[Start of Attachment]
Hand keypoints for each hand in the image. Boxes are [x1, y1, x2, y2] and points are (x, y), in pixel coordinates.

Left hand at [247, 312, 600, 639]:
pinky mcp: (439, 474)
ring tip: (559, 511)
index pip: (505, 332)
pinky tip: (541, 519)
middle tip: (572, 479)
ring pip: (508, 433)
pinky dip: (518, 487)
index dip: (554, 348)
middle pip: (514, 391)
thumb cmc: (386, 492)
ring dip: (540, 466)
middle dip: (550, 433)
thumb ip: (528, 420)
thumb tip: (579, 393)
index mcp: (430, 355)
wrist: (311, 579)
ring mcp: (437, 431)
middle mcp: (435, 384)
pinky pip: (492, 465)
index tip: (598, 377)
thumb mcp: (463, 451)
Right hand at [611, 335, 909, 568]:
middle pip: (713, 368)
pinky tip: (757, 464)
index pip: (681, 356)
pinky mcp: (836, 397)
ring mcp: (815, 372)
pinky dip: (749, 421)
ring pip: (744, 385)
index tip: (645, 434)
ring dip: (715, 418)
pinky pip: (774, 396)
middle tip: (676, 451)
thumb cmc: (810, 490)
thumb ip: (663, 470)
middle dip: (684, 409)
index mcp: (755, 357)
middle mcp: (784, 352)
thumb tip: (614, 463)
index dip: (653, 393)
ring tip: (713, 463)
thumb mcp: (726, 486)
[End of Attachment]
Action item. Only the lines above from the line containing "wrist: (311, 579)" through the line containing "pinky pip: (774, 396)" should be retyped, exactly and with both ends included.

Result below.
wrist: (311, 579)
ring mcp: (437, 431)
middle mcp: (435, 384)
pinky pip: (492, 465)
index tip: (598, 377)
thumb mcp: (463, 451)
Right hand at [611, 335, 909, 568]:
middle pip: (713, 368)
pinky tip: (757, 464)
index pip: (681, 356)
pinky mcp: (836, 397)
ring mcp: (815, 372)
pinky dip: (749, 421)
ring pip: (744, 385)
index tip: (645, 434)
ring dip: (715, 418)
pinky pip: (774, 396)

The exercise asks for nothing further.